Additionally, it’s important to consider which industries tend to offer the highest-paying positions for pharmacy technicians. As of 2021, the BLS reports that the highest-paying industries for pharmacy technicians include:

  • Outpatient care centers: $44,760 per year
  • General merchandise stores: $42,830 per year
  • Specialty hospitals (excluding psychiatric and substance abuse): $42,270 per year
  • Management, scientific, and technical consulting services: $41,840 per year
  • Insurance carriers: $40,440 per year

It’s worth noting that some industries may require additional training or certification, which could impact pharmacy technicians’ salaries. For example, those working in specialty hospitals may need to obtain additional certifications related to particular medical specialties.

In conclusion, while the national average salary for pharmacy technicians provides a baseline for understanding compensation in this field, it’s important to consider individual factors such as location, employer, and industry. By doing so, pharmacy technicians can make informed decisions about their career paths and earning potential.

Career Advancement Opportunities for Pharmacy Technicians

Pharmacy technicians play a crucial role in the healthcare industry, and as such, there are ample opportunities for career advancement within the field. Here are some of the ways that pharmacy techs can take their careers to the next level.


One way to advance your career as a pharmacy technician is to specialize in a particular area of pharmacy practice. This could involve pursuing additional training or certification in a specific field, such as sterile compounding or medication therapy management.

By specializing, you can enhance your knowledge and skills in a particular area, which could lead to higher-paying jobs and greater responsibility over time. Additionally, having a specialized skill set can make you more marketable to employers, who may be seeking candidates with niche expertise.

Career Ladder

Another way to advance your career as a pharmacy technician is to climb the “career ladder” within your organization. This can involve taking on leadership roles, such as becoming a lead technician or supervisor, or moving into management positions.

To move up the career ladder, it’s important to demonstrate a strong work ethic, excellent communication skills, and a willingness to learn and take on new challenges. If you show initiative and a desire to grow within the organization, you may be offered more advanced positions with greater responsibilities and higher pay.

Supervisory Roles

Finally, many pharmacy technicians aspire to become supervisors or managers within their organizations. In these roles, they are responsible for overseeing the work of other technicians and ensuring that the pharmacy is running smoothly and efficiently.

To prepare for a supervisory role, it’s important to gain experience working in different areas of the pharmacy and to develop strong leadership and management skills.
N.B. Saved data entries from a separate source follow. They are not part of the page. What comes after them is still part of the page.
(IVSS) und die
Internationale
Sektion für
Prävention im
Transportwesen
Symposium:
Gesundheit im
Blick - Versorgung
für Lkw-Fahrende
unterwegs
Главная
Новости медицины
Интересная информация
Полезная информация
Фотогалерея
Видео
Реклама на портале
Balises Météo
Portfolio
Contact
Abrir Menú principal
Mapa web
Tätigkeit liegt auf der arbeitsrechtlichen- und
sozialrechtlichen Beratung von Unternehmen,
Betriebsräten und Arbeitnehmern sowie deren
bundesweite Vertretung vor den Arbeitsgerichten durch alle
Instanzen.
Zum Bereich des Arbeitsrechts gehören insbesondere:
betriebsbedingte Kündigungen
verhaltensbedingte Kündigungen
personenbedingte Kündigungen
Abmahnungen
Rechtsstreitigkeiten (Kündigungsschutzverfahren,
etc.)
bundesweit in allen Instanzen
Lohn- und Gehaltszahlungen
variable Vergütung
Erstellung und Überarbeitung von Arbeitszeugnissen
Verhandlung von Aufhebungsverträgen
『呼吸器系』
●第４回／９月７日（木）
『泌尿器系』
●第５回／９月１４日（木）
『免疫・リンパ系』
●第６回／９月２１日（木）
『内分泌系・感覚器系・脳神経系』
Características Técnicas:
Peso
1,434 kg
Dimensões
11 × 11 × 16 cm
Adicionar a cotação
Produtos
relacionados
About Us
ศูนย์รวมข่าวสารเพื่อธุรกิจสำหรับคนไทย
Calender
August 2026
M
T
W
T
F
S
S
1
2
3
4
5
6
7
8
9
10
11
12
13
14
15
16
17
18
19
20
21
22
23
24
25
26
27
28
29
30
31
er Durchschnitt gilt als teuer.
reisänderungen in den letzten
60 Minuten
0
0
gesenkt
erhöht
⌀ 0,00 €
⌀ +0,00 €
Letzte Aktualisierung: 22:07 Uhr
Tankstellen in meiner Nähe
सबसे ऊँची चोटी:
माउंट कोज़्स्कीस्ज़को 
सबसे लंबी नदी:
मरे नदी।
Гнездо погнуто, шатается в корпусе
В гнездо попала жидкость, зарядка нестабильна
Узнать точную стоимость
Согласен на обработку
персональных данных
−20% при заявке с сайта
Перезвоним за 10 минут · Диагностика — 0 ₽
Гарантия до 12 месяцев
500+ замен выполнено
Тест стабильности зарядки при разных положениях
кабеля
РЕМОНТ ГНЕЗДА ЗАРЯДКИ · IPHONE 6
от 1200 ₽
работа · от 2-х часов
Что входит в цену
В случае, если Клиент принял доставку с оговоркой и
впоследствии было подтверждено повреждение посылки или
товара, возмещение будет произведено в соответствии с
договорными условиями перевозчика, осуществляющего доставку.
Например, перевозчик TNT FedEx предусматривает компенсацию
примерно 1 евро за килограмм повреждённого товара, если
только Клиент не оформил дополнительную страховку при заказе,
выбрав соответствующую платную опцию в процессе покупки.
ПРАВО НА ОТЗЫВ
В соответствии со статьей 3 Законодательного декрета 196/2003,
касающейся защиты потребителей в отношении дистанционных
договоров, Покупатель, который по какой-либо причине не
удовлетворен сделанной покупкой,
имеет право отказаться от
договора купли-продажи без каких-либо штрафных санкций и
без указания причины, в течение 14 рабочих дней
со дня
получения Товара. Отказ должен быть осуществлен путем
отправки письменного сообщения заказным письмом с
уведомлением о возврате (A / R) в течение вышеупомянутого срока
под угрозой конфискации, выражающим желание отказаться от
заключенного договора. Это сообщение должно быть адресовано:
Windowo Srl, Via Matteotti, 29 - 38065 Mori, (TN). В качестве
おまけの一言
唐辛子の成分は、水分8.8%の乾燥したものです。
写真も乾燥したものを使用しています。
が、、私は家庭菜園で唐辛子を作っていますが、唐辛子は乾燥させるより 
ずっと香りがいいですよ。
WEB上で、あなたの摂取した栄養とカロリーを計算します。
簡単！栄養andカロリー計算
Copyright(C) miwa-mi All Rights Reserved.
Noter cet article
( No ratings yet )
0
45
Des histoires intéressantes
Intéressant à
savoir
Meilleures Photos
You may also need to pursue additional education or certifications to qualify for these types of positions.

Overall, pharmacy technicians have numerous opportunities for career advancement within the field. Whether through specialization, climbing the career ladder, or moving into supervisory or management roles, there are many paths to success for those who are willing to work hard and continually develop their skills.
The salary of a pharmacy technician depends on various factors such as job experience, location, employer, and industry. Despite these variables, it’s clear that pharmacy techs earn competitive salaries that reflect their crucial role in the healthcare industry. Obtaining PTCB certification and formal training can improve one’s chances of earning higher wages and advancing their career. As the demand for prescription medications continues to rise, so does the need for skilled pharmacy technicians. With ample opportunities for professional growth and attractive compensation packages, pursuing a career as a pharmacy tech is a wise choice for those interested in a fulfilling, well-paying job in the healthcare field.